Main Title Determining Uncertainty in Physical Parameter Measurements by Monte Carlo Simulation.
Author Coy, D. W. ; Kew, G. A. ; Mullins, M. E. ; Piserchia, P. V. ;
CORP Author Research Triangle Inst., Research Triangle Park, NC.;Environmental Protection Agency, Washington, DC. Office of Health and Environmental Assessment.
Year Published 1986
Report Number EPA-68-03-3149; EPA/600/D-86/052;
Stock Number PB86-164902
Additional Subjects Monte Carlo method ; Mathematical prediction ; Stochastic processes ; Simulation ; Errors ; Environmental transport ; Uncertainty
Library Call Number Additional Info Location Last
NTIS  PB86-164902 Some EPA libraries have a fiche copy filed under the call number shown. 07/26/2022
Collation 30p
A statistical approach, often called Monte Carlo Simulation, has been used to examine propagation of error with measurement of several parameters important in predicting environmental transport of chemicals.
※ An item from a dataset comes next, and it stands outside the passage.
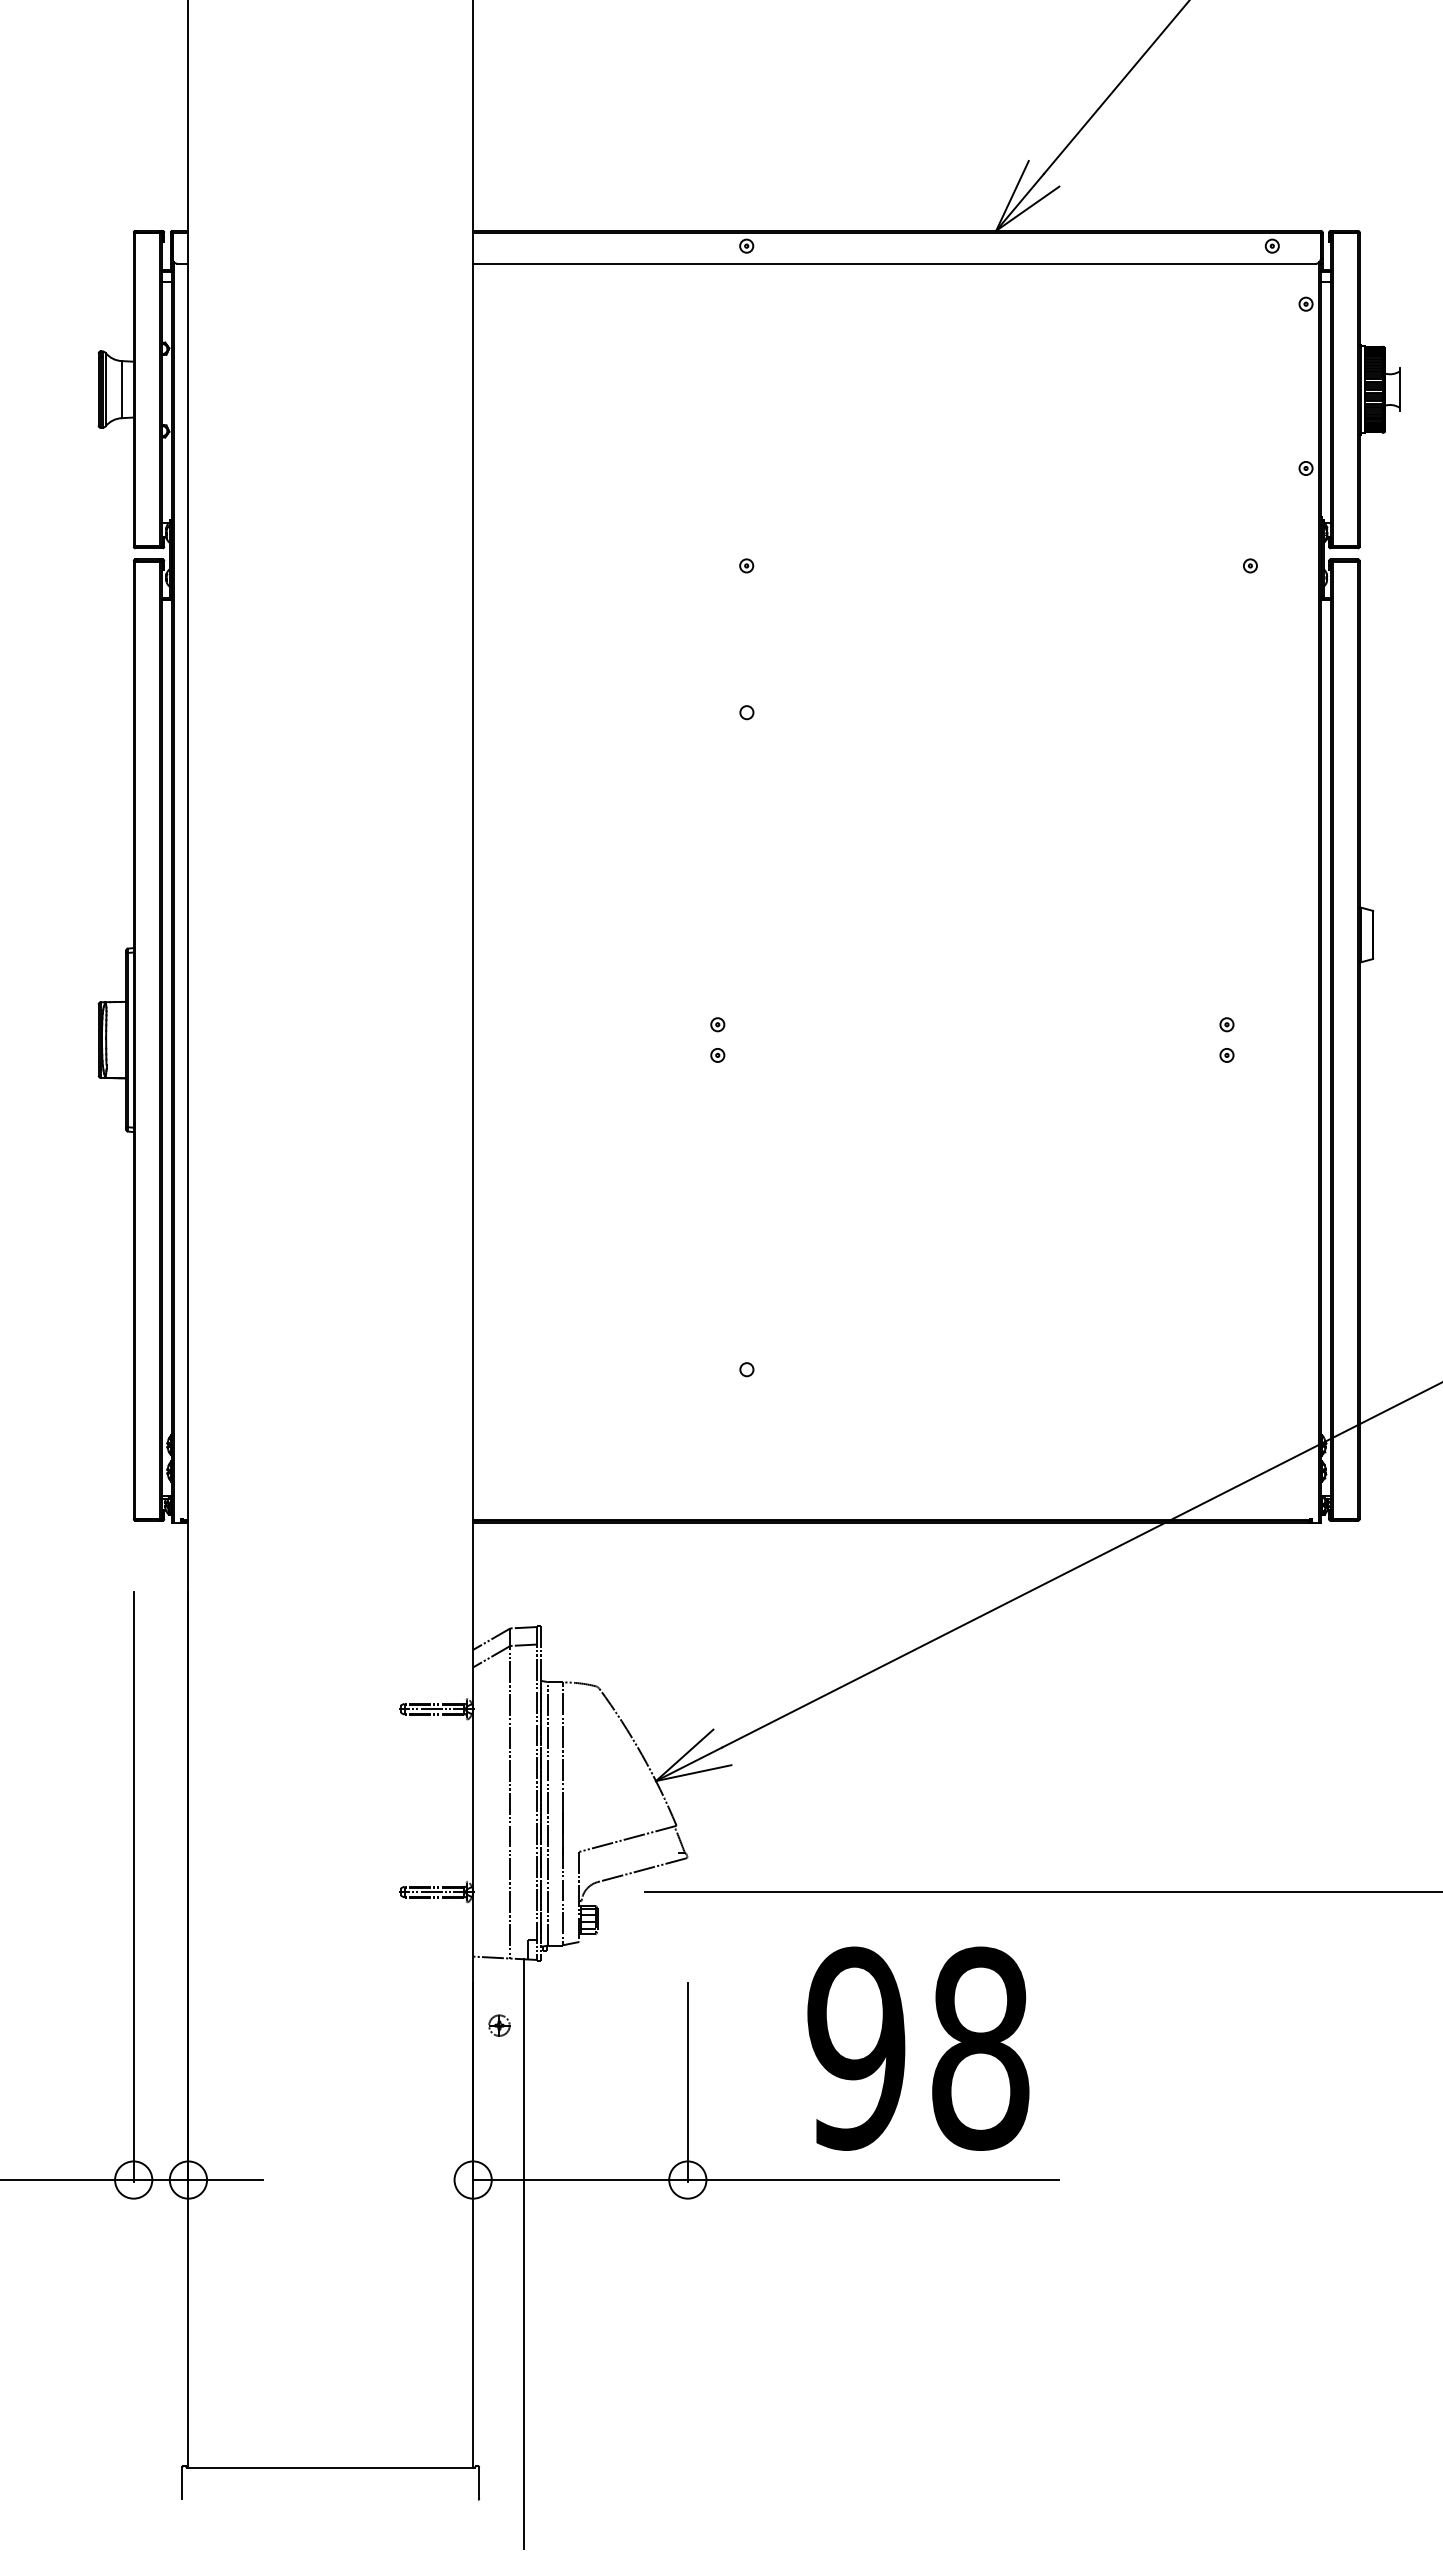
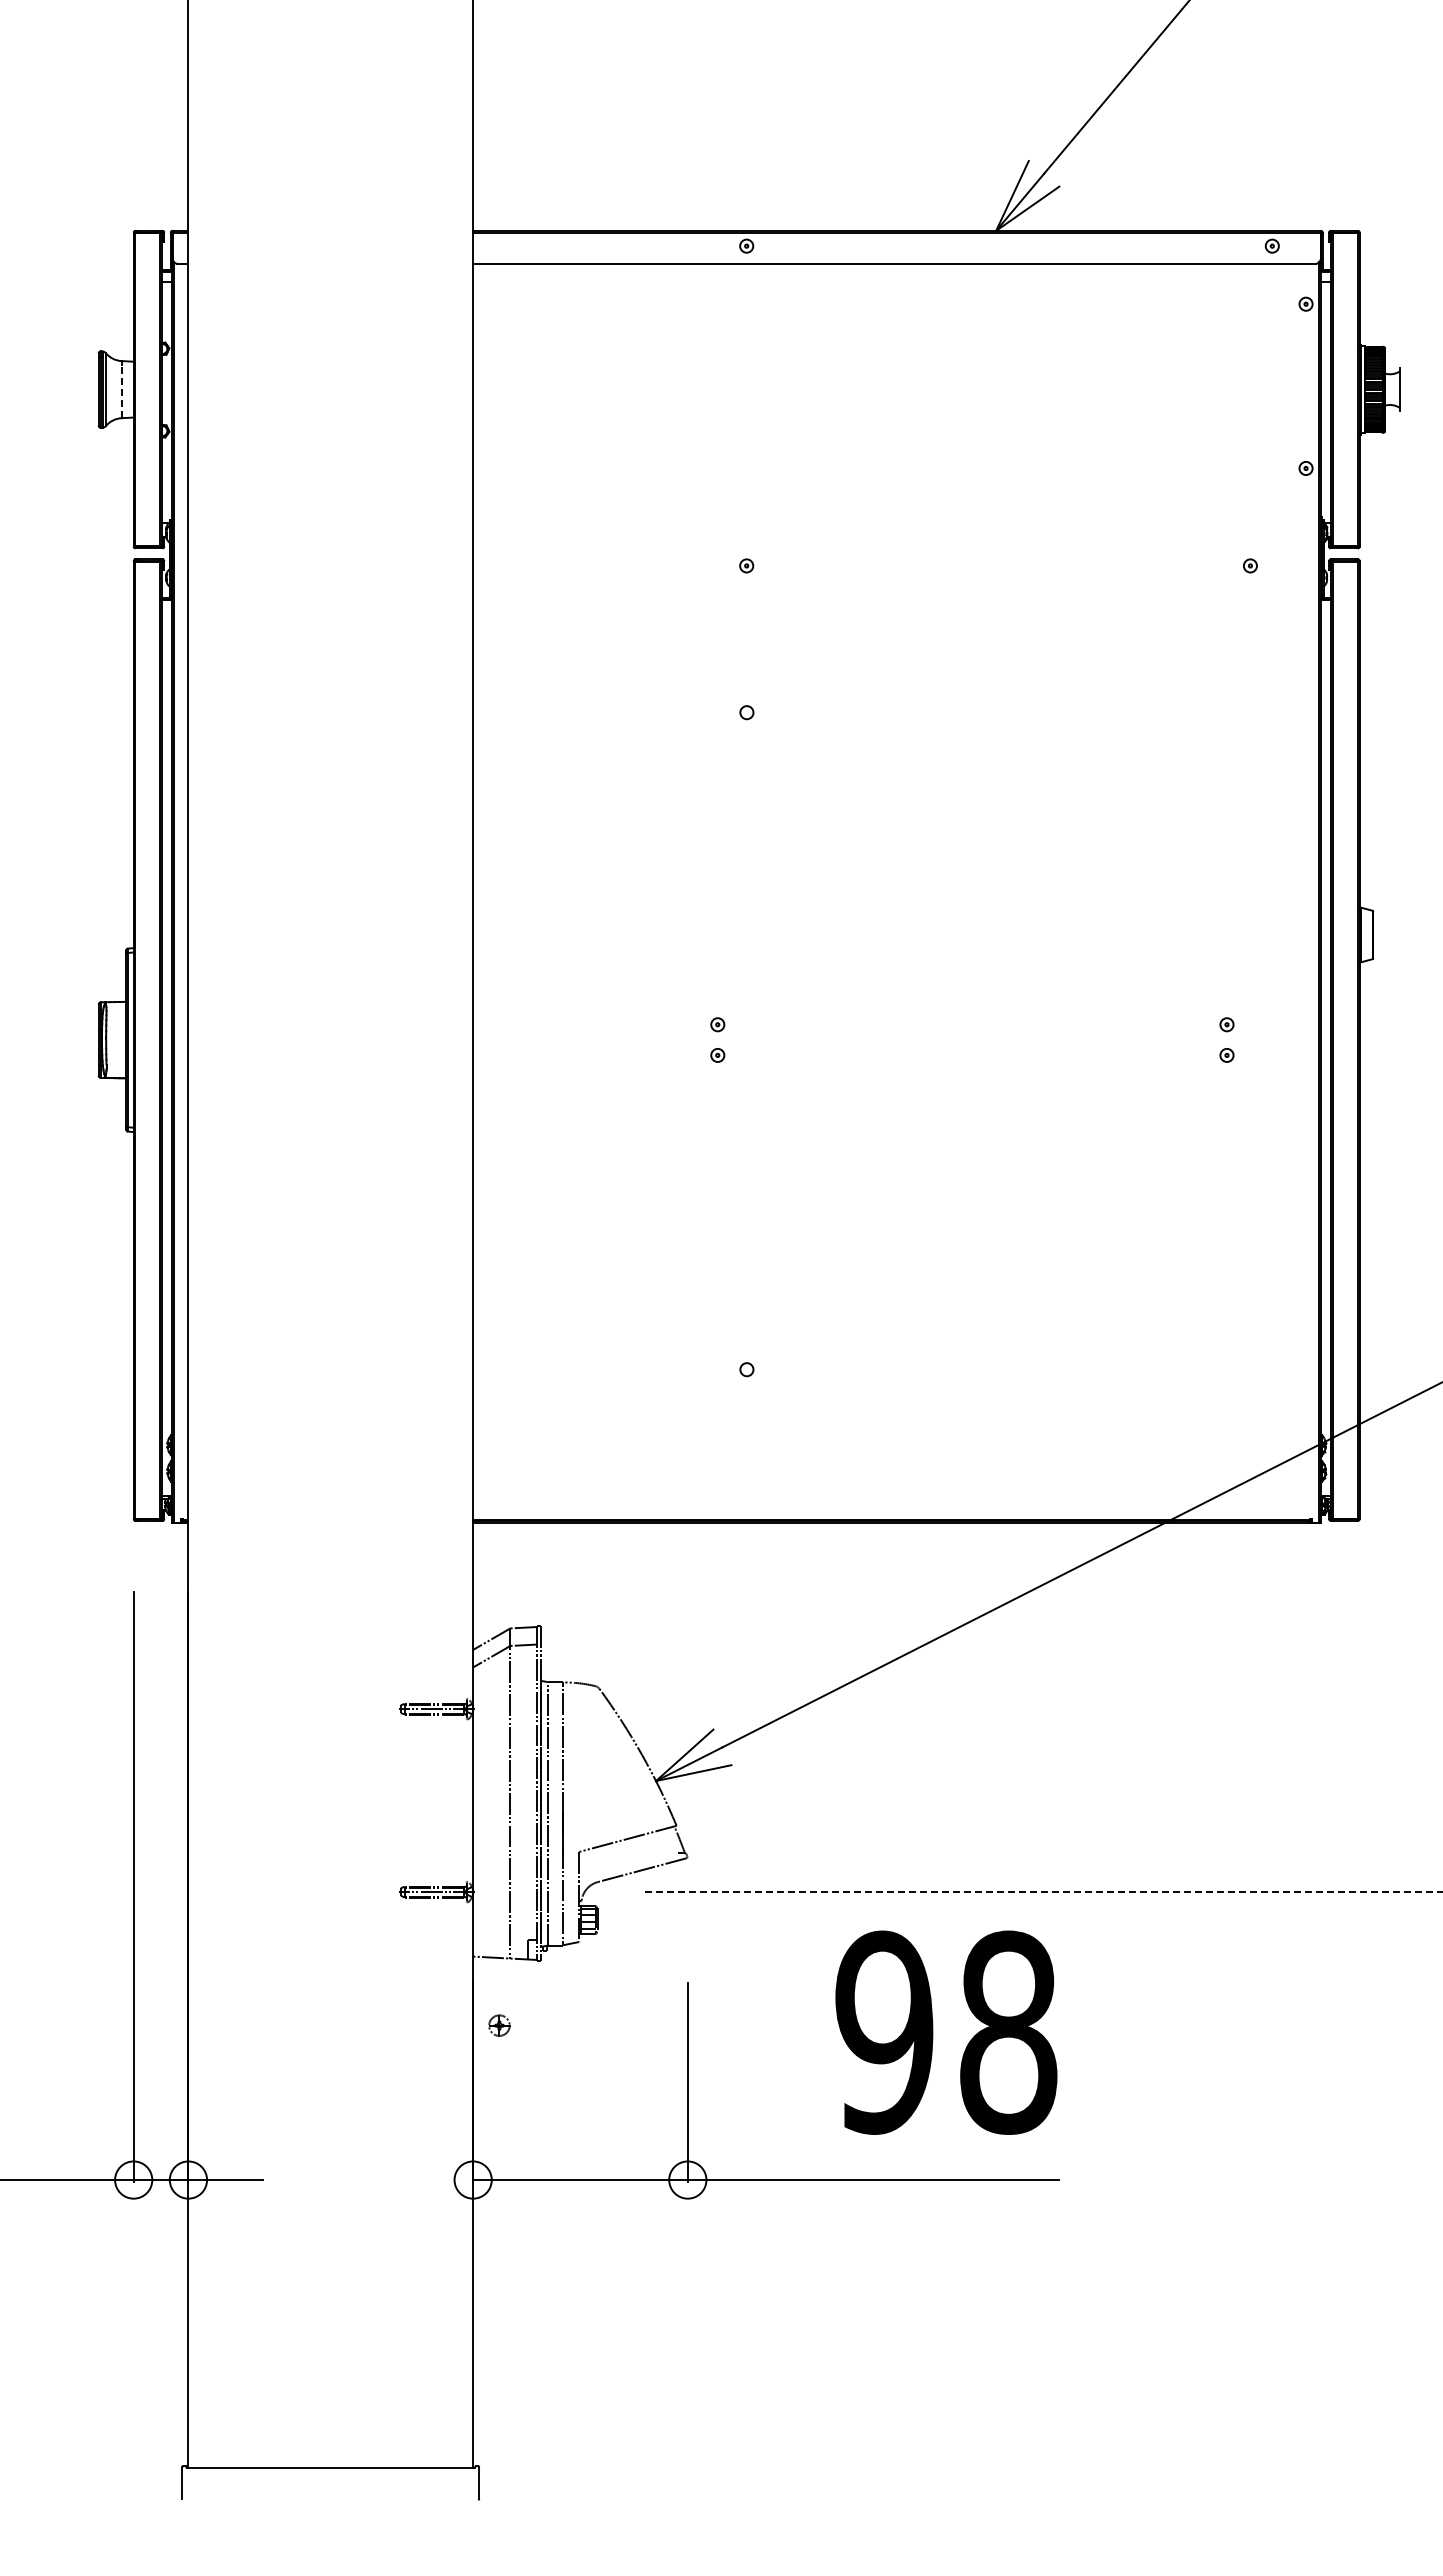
line at (121, 391): solid -> dashed
line at (1043, 1892): solid -> dashed
text at (918, 2048) position: (918, 2048) -> (946, 2032)
line at (524, 2254): present -> none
These parameters are vapor pressure, water solubility, octanol-water partition coefficient, and 'volatilization from water' (based on the ratio of laboratory-measured volatilization rate constant to oxygen reaeration rate constant for a specific system). Column chromatographic and high pressure liquid chromatographic (HPLC) methods tend to under-predict aqueous solubility and vapor pressure and overpredict octanol-water partition coefficient. Measurement error proves not to be normally distributed, with differing bias for each parameter. For 'volatilization from water', determination of the ratio of rate constants for compounds whose Henry's Law constant equals or exceeds 1,000 torr/mole/liter typically report 95% confidence limits equal to 5 to 10 percent of the ratio. Analysis of a regression approach often used to determine the ratio suggests underestimation of both the ratio and its variance. Monte Carlo Simulation did not confirm underestimation of the ratio but suggests variances may be under-estimated by a factor of 2.3. Using the statistical approach in other cases might allow an investigator to choose levels of a parameter (e.g. a drinking water standard) knowing the uncertainty associated with the choice, or the converse.